A parlare il q’eqchi’, attualmente la più diffusa delle lingue di ceppo maya che a stento sopravvivono nell’America centrale, sono rimaste oggi poco meno di 900mila persone che vivono prevalentemente in Guatemala e, in piccola parte, nel confinante Belize. E q’eqchi’ è anche il nome del popolo che si ostina a parlare questa lingua, un popolo che vanamente Bartolomé de las Casas, il vescovo spagnolo nominato da Ferdinando II “procurador o protector universal de todos los indios de las Indias", tentò di convertire al cristianesimo negli anni a cavallo del 1500.

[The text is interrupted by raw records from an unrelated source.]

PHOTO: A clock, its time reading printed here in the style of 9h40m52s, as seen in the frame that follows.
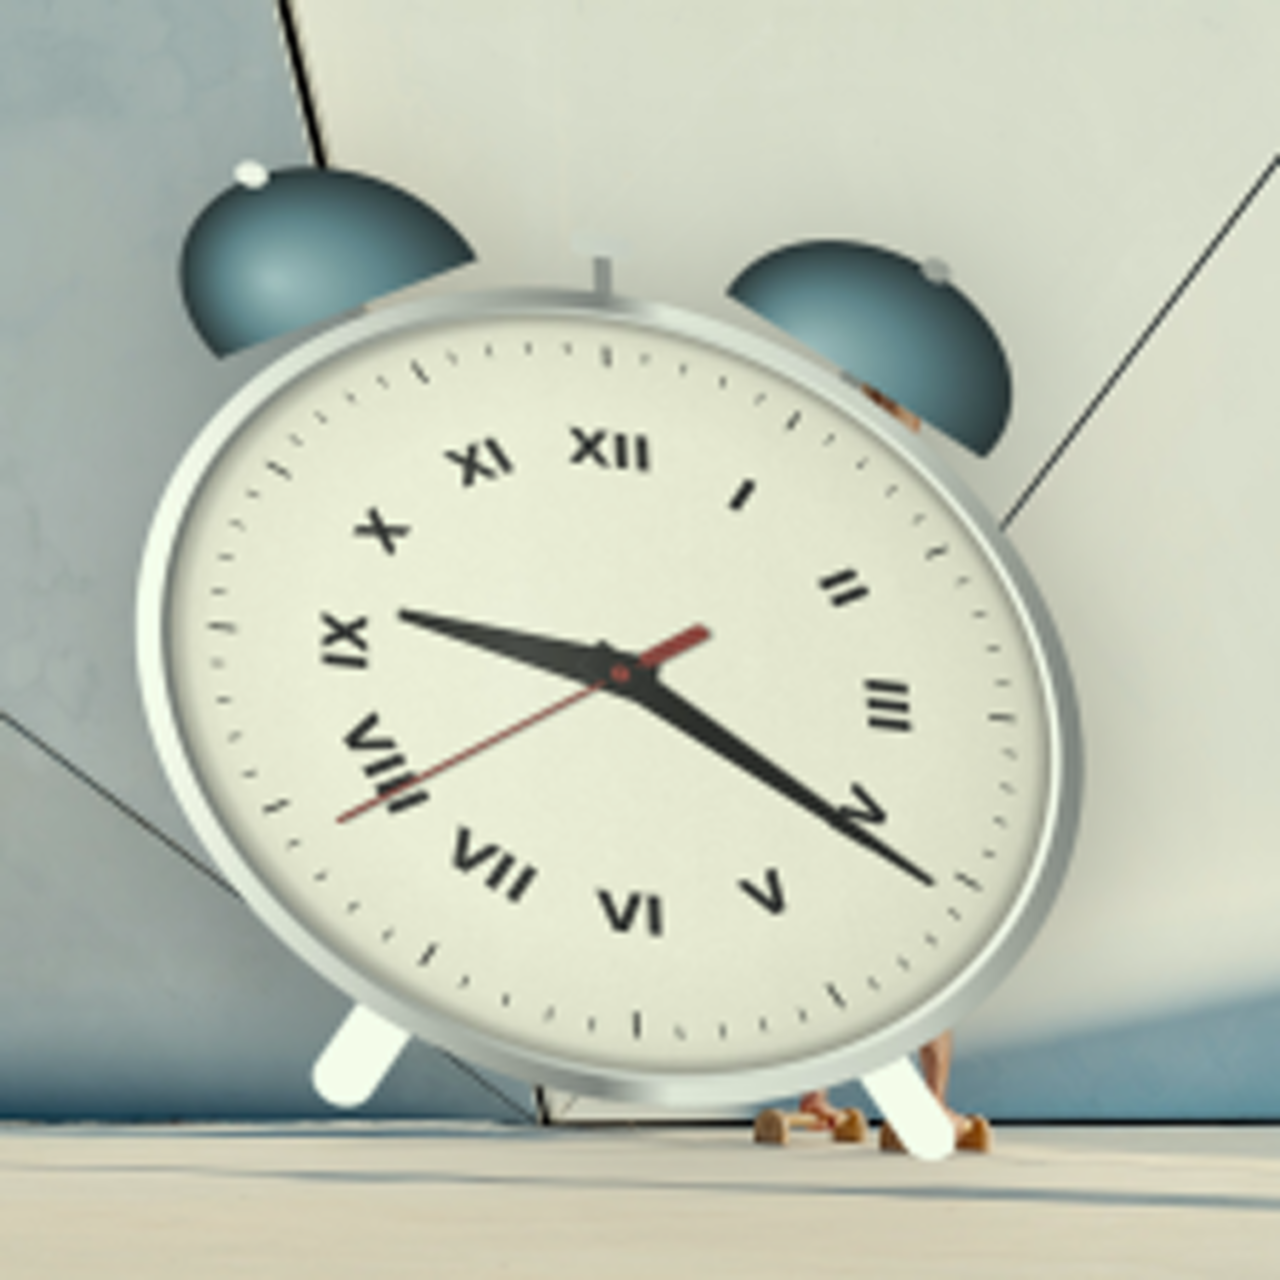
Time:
9h20m39s
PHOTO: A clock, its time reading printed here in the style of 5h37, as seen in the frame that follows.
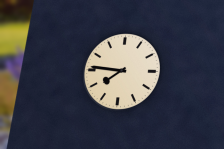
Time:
7h46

Tra questi ultimi eredi di una civiltà che già ai tempi dei conquistadores spagnoli era in declino, l’allegra Brigata di Cucina del Postalista si è spinta in cerca di un piatto anch’esso precolombiano, il cui nome, nell’antico linguaggio che è ancora la lingua “ufficiale” di certe osterie del dipartimento di Verapaz, significa alla lettera “rosso peperoncino”.

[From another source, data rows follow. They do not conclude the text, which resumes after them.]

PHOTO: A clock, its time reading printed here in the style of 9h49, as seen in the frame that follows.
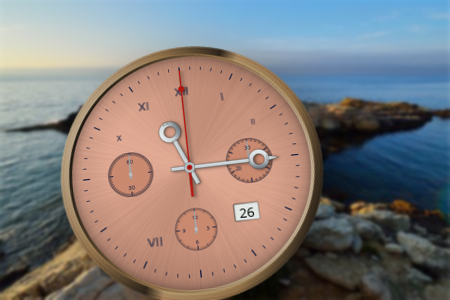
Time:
11h15
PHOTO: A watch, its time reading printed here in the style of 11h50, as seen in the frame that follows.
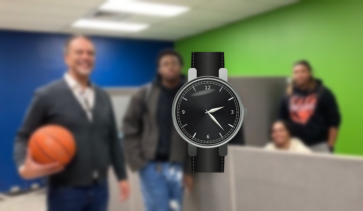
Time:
2h23
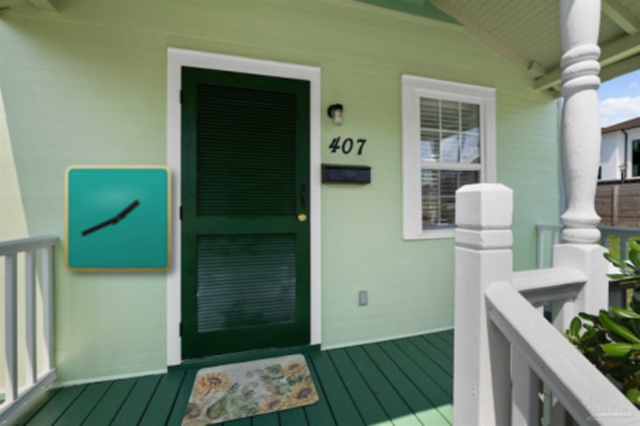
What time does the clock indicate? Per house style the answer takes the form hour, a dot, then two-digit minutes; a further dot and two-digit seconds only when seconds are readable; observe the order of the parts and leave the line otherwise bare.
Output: 1.41
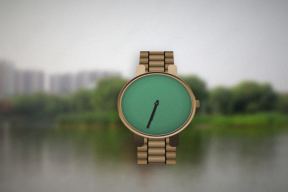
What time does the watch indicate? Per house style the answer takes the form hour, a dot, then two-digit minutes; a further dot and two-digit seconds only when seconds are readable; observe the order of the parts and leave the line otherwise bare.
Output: 6.33
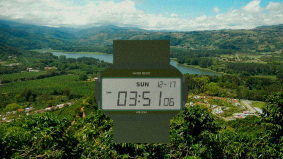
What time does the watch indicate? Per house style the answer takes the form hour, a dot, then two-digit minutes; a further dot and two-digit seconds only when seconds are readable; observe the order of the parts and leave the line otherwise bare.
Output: 3.51.06
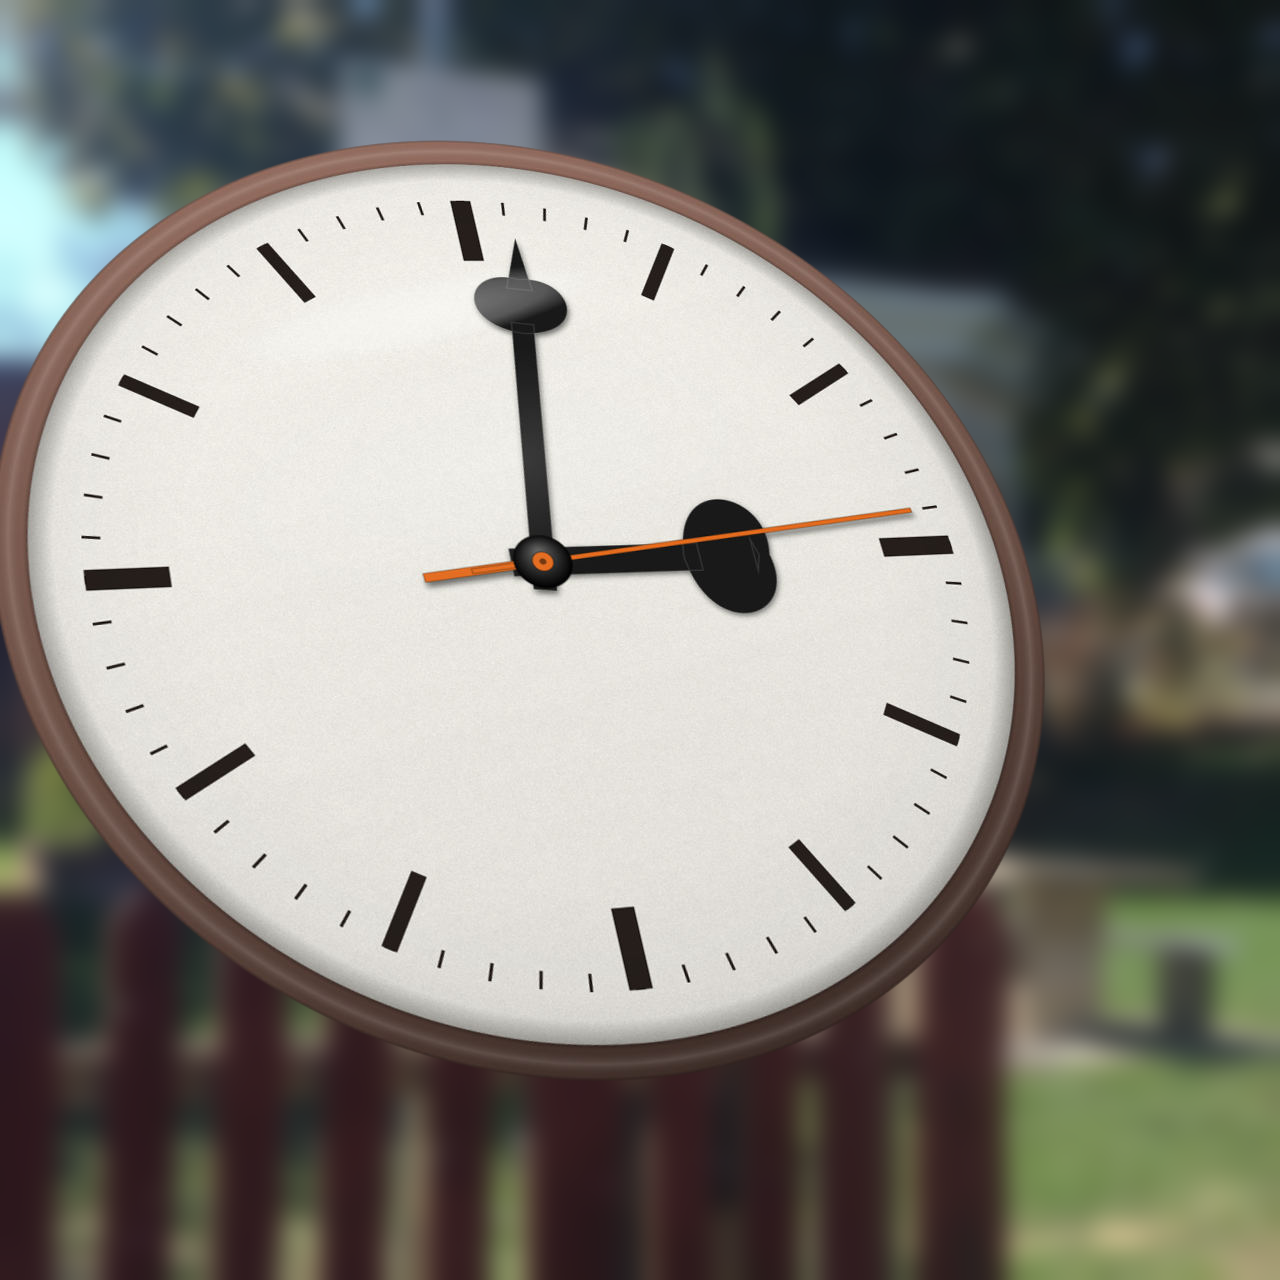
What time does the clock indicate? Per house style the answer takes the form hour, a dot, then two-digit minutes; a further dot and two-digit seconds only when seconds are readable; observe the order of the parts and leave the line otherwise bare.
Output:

Si tratta del kaq’ik, che fin dal suo ingrediente di base, il chompipe, rivela le sue antiche origini. E precolombiani sono anche tutti gli altri ingredienti di questo saporito (e piccantissimo) stufato che, da sempre considerato il piatto nazionale guatemalteco, è stato qualche anno fa dichiarato ufficialmente “patrimonio culturale immateriale del paese”.

Il nostro chompipe, che è poi quello che noi abbiamo ribattezzato tacchino, viene fatto a pezzi e messo a bollire con le foglie verdi di cipolla e aglio freschi, samat (una pianta autoctona chiamata anche coriandolo di montagna) e un bel ramo di hierbabuena, la menta selvatica centroamericana indiscussa regina, a Cuba, del mojito.

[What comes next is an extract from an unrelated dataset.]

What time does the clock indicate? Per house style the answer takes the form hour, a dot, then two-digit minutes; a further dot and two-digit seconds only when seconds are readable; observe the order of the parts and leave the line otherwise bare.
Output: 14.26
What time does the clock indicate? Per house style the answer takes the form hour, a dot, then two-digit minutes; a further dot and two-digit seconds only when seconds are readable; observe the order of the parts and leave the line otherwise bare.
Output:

Mentre la carne cuoce si tostano i semi di zucca che, una volta ridotti in polvere insieme all’ajonjolì (variante locale del sesamo) e a grani di pepe, serviranno ad addensare la salsa di pomodoro nella quale avverrà l’ultima parte della cottura.

Abbiamo detto salsa di pomodoro, ma in realtà si tratta di un condimento dove a farla da padroni sono i peperoncini (dai neri pasas ai rossi guaques, in una varietà che trova limiti solo nella disponibilità stagionale e nella fantasia del cuoco), i peperoni dolci, la cipolla e il miltomate, che è il nome che da queste parti viene dato al tomatillo, il pomodorino “con le foglie” antesignano del pomodoro diffuso in tutto il mondo dagli spagnoli dopo la conquista.

Il quale pomodoro, beninteso, c’è anche nel nostro kaq’ik, ma serve più che altro a dare la giusta consistenza all’intingolo dove, nell’ultima mezz’ora, verranno posti a terminare la cottura i pezzi di tacchino. E a questo punto va aggiunta anche una buona dose di achiote in polvere o in pasta, una spezia locale dal sapore amarognolo e dal vivacissimo colore rosso.

Lo stufato viene servito accompagnato dal brodo di bollitura del tacchino e dagli immancabili tamales, focaccine di farina di mais avvolte in foglie di banano e cotte al vapore. Sulla tavola, insieme ai tamales, è sempre presente il temibile peperoncino cobanero in polvere, ma l’allegra Brigata ne sconsiglia l’uso a palati non avvezzi a certi livelli di piccantezza.

Oggi è abbastanza comune vedersi servire anche una scodella di riso bollito, ed è questo l’unico tra i tanti ingredienti che abbiamo fin qui nominato a non essere conosciuto dagli antichi progenitori degli odierni q’eqchi’.

Tutto il resto, dal piccante del “peperoncino” al “rosso” dell’achiote, già si accompagnava al tacchino negli ancestrali kaq’iq dei maya secoli prima dello sbarco di Cristoforo Colombo.